■ 問題 ■
1. 遠野醸造のインタビューについて、次の問いに答えよ。
(a) 袴田さんは、どのような形でクラフトビールに出会ったか。
(b) 袴田さんは横浜ベイブルーイングで、どのような立場で働いたか。
(c) 遠野市では、近年どのような課題があったか。
2. 遠野醸造のインタビューのうち、「H : 元々は、『Next」から「O : 応募の段階ですでに起業するというマインドだったのですか?」までの部分を、一字も変えずに書き写せ。
3. 遠野醸造のインタビューについて、示された最後の発言の後に続く部分を書け。

■ 読解用本文 ■

──────────

O : 袴田さんは、現在、岩手県遠野市でマイクロブルワリーを経営されていますが、そもそもどのような形でクラフトビールに出会ったのでしょうか?
H : 学生時代にバックパッカーで旅をしながら、各地で飲み歩いているうちにクラフトビールに出会いました。その時、クラフトビールが持つ種類の豊富さや奥深さに惹かれました。その後、ユニクロに就職し、関西の店舗で働くことになるのですが、休日になるとビアバーなどに出かけてよく飲んでいましたね。もちろん、当時は造り手として意識していたわけではなく、一人の飲み手として楽しんでいました。
O : その後、ユニクロを退職して、すぐ遠野に来たのですか?
H : 熊本でユニクロの新規開店に携わり、店長業務を2年ほど行なってから退社をして、少しの間、熊本の小さなビアバーでアルバイトとして働いていました。本格的にビール造りを学びたいと思い始めたのはこの頃で、その後、横浜ベイブルーイングさんで飲食スタッフ兼、醸造アシスタントとして働きました。ちょうどその頃、遠野で募集があり、自分でブルワリーを立ち上げるということを意識し始めました。
O : 「ホップの里からビールの里へ」というスローガンで始まった遠野のプロジェクトは、元々、遠野市と『KIRIN』、遠野ホップ農業協同組合が合同でスタートさせたものですよね?
H : そうです。遠野市では、近年、ホップ生産者が減ってきているという課題がありました。そうした事態を受けて、遠野市と『KIRIN』が、まちづくりに関わるさまざまなプロジェクトを支援する形で産業振興をしていこう、という目的で発足したものです。

O : そのような大きな枠組みの中で、袴田さんは『遠野醸造』を立ち上げるわけですが、そもそもどこが母体となっているのでしょうか?
H : 元々は、『Next Commons Lab』が、「地域おこし協力隊制度」を利用して地域の課題を解決していこう、というプロジェクトの第一弾として人を募集していたのがきっかけです。まちづくりをするにあたって、全体で10個ぐらいの地域課題に対するプロジェクトが立ち上げられる予定になっていました。その中でホップを使ったプロジェクトとしてビールの里構想を具現化していくというものがありました。気軽にまちなかでビールを楽しめる場所がなかったので、そのような場をつくりたいという人材を募集していたのです。
O : 応募の段階ですでに起業するというマインドだったのですか?
H : はい。募集自体も事業計画の中から、持続的に続けられる人を選ぶものでしたので、その時点で起業する気持ちでいました。
S : 確かに魅力的な応募ではありますが、急に知り合いもいない場所に飛び込んでいくのは勇気がいることだったのではないでしょうか。応募するまでの気持ちの変化や転換点というものは何だったのでしょう?

──────────

■ 提供リスト ■
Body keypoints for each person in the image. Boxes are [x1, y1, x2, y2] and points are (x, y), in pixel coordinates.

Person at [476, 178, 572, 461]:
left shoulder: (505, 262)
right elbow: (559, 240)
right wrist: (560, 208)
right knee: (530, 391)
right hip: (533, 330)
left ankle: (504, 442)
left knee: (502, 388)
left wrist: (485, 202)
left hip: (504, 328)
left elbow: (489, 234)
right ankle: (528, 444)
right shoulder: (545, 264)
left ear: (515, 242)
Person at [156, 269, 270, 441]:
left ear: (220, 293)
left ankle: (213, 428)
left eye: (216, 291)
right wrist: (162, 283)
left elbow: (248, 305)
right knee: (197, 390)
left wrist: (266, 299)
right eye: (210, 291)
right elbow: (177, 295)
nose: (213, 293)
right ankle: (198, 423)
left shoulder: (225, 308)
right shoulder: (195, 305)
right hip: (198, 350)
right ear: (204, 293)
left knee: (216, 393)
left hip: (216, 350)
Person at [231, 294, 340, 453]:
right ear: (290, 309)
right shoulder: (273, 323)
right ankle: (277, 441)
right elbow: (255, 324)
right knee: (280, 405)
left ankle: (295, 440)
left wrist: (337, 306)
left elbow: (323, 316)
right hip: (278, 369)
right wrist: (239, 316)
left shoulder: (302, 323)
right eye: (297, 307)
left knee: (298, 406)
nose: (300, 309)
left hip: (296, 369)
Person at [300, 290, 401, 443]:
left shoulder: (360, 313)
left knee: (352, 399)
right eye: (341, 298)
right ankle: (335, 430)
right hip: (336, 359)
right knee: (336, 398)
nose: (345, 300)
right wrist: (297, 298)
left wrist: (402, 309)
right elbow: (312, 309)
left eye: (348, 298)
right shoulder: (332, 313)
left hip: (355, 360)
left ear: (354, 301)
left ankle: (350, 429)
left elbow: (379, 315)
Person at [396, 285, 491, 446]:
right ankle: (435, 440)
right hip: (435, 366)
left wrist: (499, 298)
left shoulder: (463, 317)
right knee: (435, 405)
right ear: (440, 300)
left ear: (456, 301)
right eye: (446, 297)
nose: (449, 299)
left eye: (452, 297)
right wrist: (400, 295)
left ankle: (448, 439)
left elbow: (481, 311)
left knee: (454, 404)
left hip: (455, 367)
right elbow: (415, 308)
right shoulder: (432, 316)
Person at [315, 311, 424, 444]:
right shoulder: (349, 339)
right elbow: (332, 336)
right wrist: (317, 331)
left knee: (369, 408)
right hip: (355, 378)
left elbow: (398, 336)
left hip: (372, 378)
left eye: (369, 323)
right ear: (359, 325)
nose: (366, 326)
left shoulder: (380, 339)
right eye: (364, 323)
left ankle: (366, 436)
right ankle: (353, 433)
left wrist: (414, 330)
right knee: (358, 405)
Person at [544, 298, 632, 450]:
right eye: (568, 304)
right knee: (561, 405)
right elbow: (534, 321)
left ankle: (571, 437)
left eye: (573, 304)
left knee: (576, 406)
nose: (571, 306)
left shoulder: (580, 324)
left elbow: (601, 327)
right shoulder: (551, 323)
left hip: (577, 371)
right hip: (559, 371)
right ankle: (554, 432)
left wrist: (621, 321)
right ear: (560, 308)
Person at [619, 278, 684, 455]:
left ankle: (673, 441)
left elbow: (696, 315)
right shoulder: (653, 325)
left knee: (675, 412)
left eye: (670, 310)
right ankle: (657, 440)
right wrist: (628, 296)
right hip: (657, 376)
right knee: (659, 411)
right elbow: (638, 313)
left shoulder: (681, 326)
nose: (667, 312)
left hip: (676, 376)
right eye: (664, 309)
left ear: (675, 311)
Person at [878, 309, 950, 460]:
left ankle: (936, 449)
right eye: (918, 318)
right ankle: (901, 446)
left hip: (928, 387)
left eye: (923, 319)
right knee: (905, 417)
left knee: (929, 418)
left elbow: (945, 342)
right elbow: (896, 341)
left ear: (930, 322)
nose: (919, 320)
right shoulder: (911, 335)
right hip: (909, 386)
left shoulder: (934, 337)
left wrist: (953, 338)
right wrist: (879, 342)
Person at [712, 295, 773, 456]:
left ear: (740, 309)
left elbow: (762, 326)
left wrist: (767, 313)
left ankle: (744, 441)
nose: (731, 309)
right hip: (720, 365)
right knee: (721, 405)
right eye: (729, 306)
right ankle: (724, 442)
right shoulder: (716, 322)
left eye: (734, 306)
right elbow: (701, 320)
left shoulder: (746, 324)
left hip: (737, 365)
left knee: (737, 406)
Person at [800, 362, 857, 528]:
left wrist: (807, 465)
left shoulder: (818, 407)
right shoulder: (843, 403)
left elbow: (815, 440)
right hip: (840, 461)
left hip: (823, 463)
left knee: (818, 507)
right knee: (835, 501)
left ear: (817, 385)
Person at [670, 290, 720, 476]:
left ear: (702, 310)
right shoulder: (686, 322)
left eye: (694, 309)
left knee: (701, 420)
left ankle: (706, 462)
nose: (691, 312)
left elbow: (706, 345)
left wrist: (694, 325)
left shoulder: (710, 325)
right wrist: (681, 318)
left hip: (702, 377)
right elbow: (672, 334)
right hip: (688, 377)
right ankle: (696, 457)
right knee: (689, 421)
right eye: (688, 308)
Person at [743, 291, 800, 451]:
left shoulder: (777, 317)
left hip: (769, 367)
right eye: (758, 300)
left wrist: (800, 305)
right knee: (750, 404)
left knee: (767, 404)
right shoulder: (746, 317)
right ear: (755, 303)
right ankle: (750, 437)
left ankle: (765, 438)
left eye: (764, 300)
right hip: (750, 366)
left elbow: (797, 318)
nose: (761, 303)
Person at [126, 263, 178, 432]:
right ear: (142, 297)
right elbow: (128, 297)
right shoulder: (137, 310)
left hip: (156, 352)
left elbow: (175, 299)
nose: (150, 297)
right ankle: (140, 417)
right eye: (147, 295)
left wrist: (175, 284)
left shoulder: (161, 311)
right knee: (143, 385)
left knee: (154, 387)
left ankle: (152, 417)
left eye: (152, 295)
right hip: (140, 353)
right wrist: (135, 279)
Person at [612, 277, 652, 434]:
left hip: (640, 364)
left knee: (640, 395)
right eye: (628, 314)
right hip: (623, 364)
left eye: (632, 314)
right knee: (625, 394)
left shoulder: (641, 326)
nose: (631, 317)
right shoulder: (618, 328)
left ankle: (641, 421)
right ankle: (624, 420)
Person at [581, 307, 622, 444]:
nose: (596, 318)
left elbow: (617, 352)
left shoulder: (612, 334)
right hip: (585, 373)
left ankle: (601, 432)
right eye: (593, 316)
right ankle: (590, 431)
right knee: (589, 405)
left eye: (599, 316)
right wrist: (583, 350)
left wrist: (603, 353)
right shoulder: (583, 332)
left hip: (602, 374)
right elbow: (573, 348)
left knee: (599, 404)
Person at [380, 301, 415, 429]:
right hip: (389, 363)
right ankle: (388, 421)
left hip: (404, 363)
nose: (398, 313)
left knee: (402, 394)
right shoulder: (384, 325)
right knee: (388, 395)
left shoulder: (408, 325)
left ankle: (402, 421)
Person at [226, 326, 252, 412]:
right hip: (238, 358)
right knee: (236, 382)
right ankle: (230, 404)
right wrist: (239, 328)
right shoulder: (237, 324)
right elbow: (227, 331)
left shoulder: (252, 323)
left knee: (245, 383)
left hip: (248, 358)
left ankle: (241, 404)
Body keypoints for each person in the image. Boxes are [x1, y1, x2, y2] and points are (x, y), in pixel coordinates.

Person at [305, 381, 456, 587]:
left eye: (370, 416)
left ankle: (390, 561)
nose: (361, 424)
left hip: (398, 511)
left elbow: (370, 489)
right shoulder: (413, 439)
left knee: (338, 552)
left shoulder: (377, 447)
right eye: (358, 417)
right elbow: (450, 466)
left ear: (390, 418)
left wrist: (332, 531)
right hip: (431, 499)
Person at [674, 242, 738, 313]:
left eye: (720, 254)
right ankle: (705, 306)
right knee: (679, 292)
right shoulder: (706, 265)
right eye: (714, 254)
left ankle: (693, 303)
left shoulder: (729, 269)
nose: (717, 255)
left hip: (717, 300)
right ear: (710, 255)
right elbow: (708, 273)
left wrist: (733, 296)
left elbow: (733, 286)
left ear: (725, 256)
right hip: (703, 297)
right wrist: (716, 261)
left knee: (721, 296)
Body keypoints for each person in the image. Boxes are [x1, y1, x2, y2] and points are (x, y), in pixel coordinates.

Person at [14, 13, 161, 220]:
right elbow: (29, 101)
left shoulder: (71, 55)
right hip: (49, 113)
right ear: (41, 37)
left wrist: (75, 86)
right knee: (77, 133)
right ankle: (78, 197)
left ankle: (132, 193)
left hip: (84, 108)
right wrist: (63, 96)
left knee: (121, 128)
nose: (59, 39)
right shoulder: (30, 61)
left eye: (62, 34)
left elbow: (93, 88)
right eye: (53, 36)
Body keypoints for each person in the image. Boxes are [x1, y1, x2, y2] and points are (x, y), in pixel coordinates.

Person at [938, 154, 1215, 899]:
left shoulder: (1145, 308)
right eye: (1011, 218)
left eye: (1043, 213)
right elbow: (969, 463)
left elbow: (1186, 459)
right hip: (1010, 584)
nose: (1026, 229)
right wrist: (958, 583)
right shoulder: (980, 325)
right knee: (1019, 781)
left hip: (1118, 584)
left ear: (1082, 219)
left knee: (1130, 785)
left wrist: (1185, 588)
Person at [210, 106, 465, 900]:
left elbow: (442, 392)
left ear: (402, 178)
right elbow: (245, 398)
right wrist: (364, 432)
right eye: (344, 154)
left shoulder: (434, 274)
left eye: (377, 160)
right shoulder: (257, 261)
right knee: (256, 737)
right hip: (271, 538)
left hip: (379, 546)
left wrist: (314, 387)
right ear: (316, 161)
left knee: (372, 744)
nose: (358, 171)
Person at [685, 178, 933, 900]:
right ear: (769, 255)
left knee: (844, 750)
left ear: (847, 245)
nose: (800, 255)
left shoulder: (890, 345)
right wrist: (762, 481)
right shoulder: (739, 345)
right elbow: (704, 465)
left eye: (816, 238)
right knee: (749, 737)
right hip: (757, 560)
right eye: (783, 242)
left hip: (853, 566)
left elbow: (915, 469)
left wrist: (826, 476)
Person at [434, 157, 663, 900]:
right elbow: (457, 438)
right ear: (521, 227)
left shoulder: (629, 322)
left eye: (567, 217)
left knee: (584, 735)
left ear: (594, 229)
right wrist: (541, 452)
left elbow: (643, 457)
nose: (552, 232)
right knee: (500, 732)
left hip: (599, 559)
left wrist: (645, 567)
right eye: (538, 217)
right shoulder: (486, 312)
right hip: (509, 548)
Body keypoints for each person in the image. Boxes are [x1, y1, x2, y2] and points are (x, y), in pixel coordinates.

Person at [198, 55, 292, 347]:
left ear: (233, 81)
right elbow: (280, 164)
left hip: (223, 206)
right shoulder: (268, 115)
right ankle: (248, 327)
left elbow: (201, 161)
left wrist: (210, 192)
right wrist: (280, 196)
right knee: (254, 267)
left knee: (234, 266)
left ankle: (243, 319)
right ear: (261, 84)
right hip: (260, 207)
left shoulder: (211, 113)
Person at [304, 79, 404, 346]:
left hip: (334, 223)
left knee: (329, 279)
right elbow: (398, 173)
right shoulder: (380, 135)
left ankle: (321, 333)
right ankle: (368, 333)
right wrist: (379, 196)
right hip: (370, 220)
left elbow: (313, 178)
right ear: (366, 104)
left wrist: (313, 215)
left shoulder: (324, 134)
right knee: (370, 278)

──────────

■ 解答 ■
1.
(a) 学生時代にバックパッカーで旅をしながら、各地で飲み歩いているうちに出会った。
(b) 飲食スタッフ兼、醸造アシスタントとして働いた。
(c) ホップ生産者が減ってきているという課題があった。

2.
H : 元々は、『Next Commons Lab』が、「地域おこし協力隊制度」を利用して地域の課題を解決していこう、というプロジェクトの第一弾として人を募集していたのがきっかけです。まちづくりをするにあたって、全体で10個ぐらいの地域課題に対するプロジェクトが立ち上げられる予定になっていました。その中でホップを使ったプロジェクトとしてビールの里構想を具現化していくというものがありました。気軽にまちなかでビールを楽しめる場所がなかったので、そのような場をつくりたいという人材を募集していたのです。
O : 応募の段階ですでに起業するというマインドだったのですか?

3.
H : 『Next Commons Lab』のプロジェクトが非常に興味深いものだったので、あまり気になりませんでしたね。それに『Next Commons Lab』のメンバーや、行政の方々、ホップの生産者さんなど、ビール造りに対する意識が高いプレイヤーがたくさんいたので、彼らと一緒だったらやっていけると思ったのが大きいかもしれません。
O : 当時、思い描いていたイメージ通りになっていますか?
H : 当時は、ゲストハウスとブルワリーが併設された施設を提案していました。そこからは少しずれましたが、結果的に良い方向に向かっていると感じています。

S : 袴田さんのお話を聴いていると、キャリアの途中から急にビール造りに対しての意欲が高まったように感じましたが、何か契機があったのでしょうか?
H : ビールに目が向いたのは、前職を退職したタイミングでした。前職では、どこでどのような人に作られているのかを知らずに衣服を販売していましたが、そのことで少なからずフラストレーションが溜まっていきました。と言っても、自分で服を作ることはできません。そのあたりから自分でつくりたい、自分の手で届けたい、という気持ちが抑えられなくなって、自分が好きなビールを造って、カウンター越しにお客さんに届けられたらすごく幸せだな、という理想を抱き始めました。
S : 及川さんが造り手として歩み出した動機と重なる部分もあるような気がしますね。
O : そうですね。岩手県盛岡市でクラフトビール専門店『HOPPERS』をやっていた時は好きなビールを扱っていましたが、自分がこれまで見届けてきたものをもっと深いところで共有したい、という気持ちが僕の中で芽生えました。結果、ビールではなくハードサイダーになりましたが、動機は袴田さんと近しいと思います。
H : 及川さんの場合、造り手さんとは顔が見える状態で繋がっていたとは思いますが、僕の場合は大規模工場で細分化されて商品が出来上がってくるので、全く顔が見えてこない状態でした。販売員として作り手の想いを伝えたいけれども、それがなかなかできない状況だったのです。
O : きっとそこに辿りつく人は結構いると思うのですが、その先に踏み込めるかどうかですよね。
H : 僕が基本的に楽観的ということもあるのかもしれません。飛び込んで駄目だったら、また次に行こう、と気軽に考えていました 笑。
日常の中にビールがあって
暮らす人たちが豊かになっていく
コミュニティブルワリー

O : 遠野を訪れた時はどのような印象を持ちましたか?
H : 最初、遠野に来た時はずいぶん長閑だなと感じましたが、同時に、自分がブルワリーを立ち上げるには、ちょうどよい規模感という印象も受けました。思い描いていたイメージと重なり、事業計画もより練りやすくなったと思います。また、生産者さんの顔がよく見えて、物理的にも精神的にも距離が近いということも実感しました。
O : 遠野に移住して、どのようなことから始めたのでしょうか?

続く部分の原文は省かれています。